Saved data entries
== Segment start ==

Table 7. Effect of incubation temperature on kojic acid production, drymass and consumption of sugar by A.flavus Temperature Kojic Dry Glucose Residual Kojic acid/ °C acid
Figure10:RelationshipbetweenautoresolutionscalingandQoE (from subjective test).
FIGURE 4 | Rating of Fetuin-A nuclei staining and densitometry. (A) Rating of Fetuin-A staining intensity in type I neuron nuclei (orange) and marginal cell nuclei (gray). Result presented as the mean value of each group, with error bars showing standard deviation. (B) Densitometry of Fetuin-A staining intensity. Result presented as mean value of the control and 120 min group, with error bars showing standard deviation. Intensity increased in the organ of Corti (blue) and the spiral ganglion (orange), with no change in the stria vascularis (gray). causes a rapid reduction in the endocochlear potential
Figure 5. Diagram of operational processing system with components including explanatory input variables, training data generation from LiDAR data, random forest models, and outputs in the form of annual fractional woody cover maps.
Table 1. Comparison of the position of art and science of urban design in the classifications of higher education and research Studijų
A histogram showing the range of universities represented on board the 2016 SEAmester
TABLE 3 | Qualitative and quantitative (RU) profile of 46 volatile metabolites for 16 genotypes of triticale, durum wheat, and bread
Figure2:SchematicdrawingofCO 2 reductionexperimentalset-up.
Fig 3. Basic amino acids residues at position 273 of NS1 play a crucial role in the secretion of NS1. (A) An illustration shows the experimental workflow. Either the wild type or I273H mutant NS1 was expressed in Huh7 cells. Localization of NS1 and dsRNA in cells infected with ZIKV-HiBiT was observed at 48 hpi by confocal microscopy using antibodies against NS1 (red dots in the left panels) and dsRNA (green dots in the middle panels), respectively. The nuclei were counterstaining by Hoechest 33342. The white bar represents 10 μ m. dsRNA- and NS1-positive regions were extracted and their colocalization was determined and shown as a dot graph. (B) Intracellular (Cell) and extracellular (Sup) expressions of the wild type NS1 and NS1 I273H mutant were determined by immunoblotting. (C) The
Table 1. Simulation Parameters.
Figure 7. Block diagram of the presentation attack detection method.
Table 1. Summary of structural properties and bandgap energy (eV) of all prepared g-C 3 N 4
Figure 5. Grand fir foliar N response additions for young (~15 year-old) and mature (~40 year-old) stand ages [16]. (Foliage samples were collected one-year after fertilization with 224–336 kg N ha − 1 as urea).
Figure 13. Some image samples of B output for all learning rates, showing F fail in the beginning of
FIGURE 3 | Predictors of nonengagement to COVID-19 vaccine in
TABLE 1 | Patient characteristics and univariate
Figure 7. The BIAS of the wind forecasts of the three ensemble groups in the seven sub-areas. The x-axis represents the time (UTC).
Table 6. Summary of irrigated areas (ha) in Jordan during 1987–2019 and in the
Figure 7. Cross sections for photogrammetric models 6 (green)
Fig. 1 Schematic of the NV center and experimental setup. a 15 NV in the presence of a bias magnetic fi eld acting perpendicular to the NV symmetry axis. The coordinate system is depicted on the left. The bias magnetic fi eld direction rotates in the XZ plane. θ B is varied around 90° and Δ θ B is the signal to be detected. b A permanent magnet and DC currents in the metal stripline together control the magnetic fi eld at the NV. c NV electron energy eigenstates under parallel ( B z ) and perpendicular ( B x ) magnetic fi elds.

== Segment end ==

Task to complete ▸
Look above for the line containing "Table 1. Summary", then transcribe it and all lines after it through the last, exactly and with nothing else.

Exercise response ▸
Table 1. Summary of structural properties and bandgap energy (eV) of all prepared g-C 3 N 4
Figure 5. Grand fir foliar N response additions for young (~15 year-old) and mature (~40 year-old) stand ages [16]. (Foliage samples were collected one-year after fertilization with 224–336 kg N ha − 1 as urea).
Figure 13. Some image samples of B output for all learning rates, showing F fail in the beginning of
FIGURE 3 | Predictors of nonengagement to COVID-19 vaccine in
TABLE 1 | Patient characteristics and univariate
Figure 7. The BIAS of the wind forecasts of the three ensemble groups in the seven sub-areas. The x-axis represents the time (UTC).
Table 6. Summary of irrigated areas (ha) in Jordan during 1987–2019 and in the
Figure 7. Cross sections for photogrammetric models 6 (green)
Fig. 1 Schematic of the NV center and experimental setup. a 15 NV in the presence of a bias magnetic fi eld acting perpendicular to the NV symmetry axis. The coordinate system is depicted on the left. The bias magnetic fi eld direction rotates in the XZ plane. θ B is varied around 90° and Δ θ B is the signal to be detected. b A permanent magnet and DC currents in the metal stripline together control the magnetic fi eld at the NV. c NV electron energy eigenstates under parallel ( B z ) and perpendicular ( B x ) magnetic fi elds.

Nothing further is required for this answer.